Hi guys! I ll be happy to find some new friends around here. Anybody from colchester? Nice forum btw!


----------



## franki3 (Oct 11, 2009)

Hello mate I live near stanstead but train in Braintree so not far from ya!

Welcome to the forum bud!


----------



## james22 (Apr 29, 2008)

Im Chelmsford, train occasionally around colchester and witham!


----------



## smudge13 (Jan 29, 2011)

Hello mate

Cheers for the info you posted on the Clen thread every bit of info appreciated as this will be my first time..


----------



## anabolic_edition (Feb 6, 2011)

smudge13 said:


> Hello mate
> 
> Cheers for the info you posted on the Clen thread every bit of info appreciated as this will be my first time..


No probs mate. I gotta warn u about some handshakings for 10-20min after taking each pill, so u have to drink looots of water. And also the worst thing about Clen are some painfull muscle cramps :attention: Today i got one of them. But u ll get used to it


----------



## anabolic_edition (Feb 6, 2011)

Cheers for the welcome guys! If anybody comes around Colch we can arrange a training together and exchenge some info bout gym stuffs.


----------



## muscletech_jay (Dec 11, 2008)

Hello mate I am from Braintree but av trained a few times in Hercules in Colchester. Bit old school but I like it, maybe u could come and join us at Braintree sometime open invite mate ? Welcome to the forum.


----------



## anabolic_edition (Feb 6, 2011)

beefy_jay said:


> Hello mate I am from Braintree but av trained a few times in Hercules in Colchester. Bit old school but I like it, maybe u could come and join us at Braintree sometime open invite mate ? Welcome to the forum.
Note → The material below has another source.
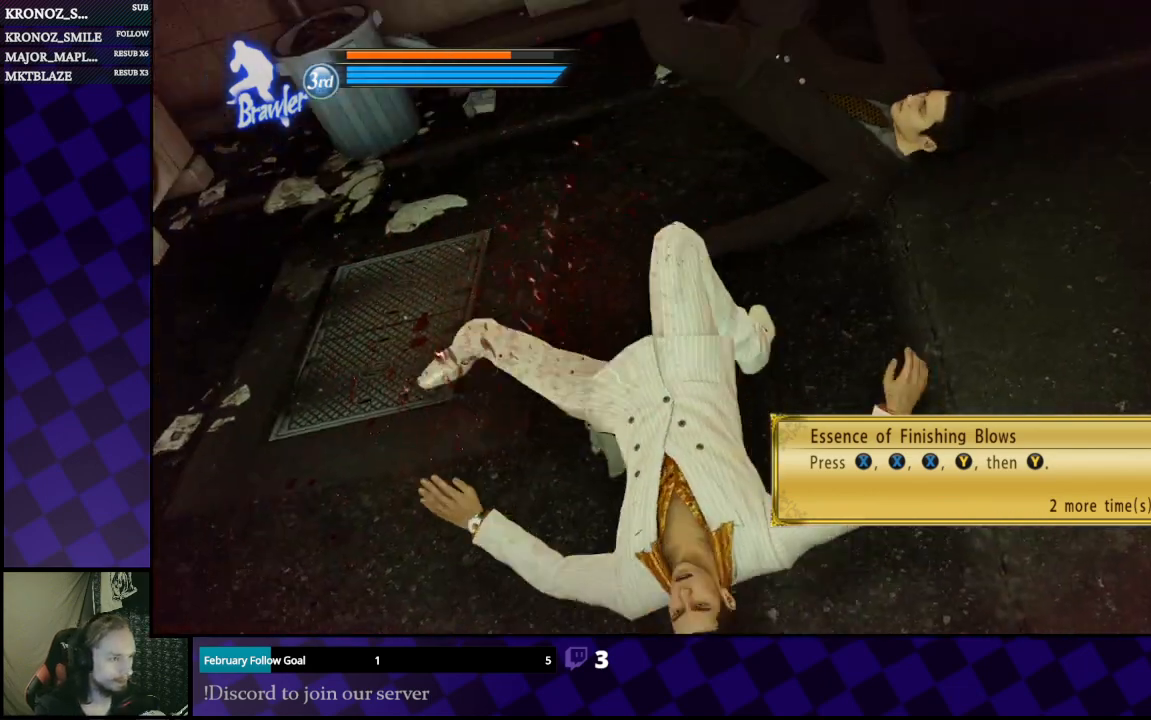
{"buttons": [], "left_stick": "center", "right_stick": "center", "events": []}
Ye mate but i dont have a car now, but some day i might join you there. I train in the uni gym here, its cheap and nice.


----------



## BigCon6409 (Apr 6, 2012)

Alright mate, im new to the forum aswell. I live up in Ipswich


----------



## muscletech_jay (Dec 11, 2008)

hello and welcome to the forum big con


----------



## BigCon6409 (Apr 6, 2012)

beefy_jay said:


> hello and welcome to the forum big con


cheers mate :becky:


----------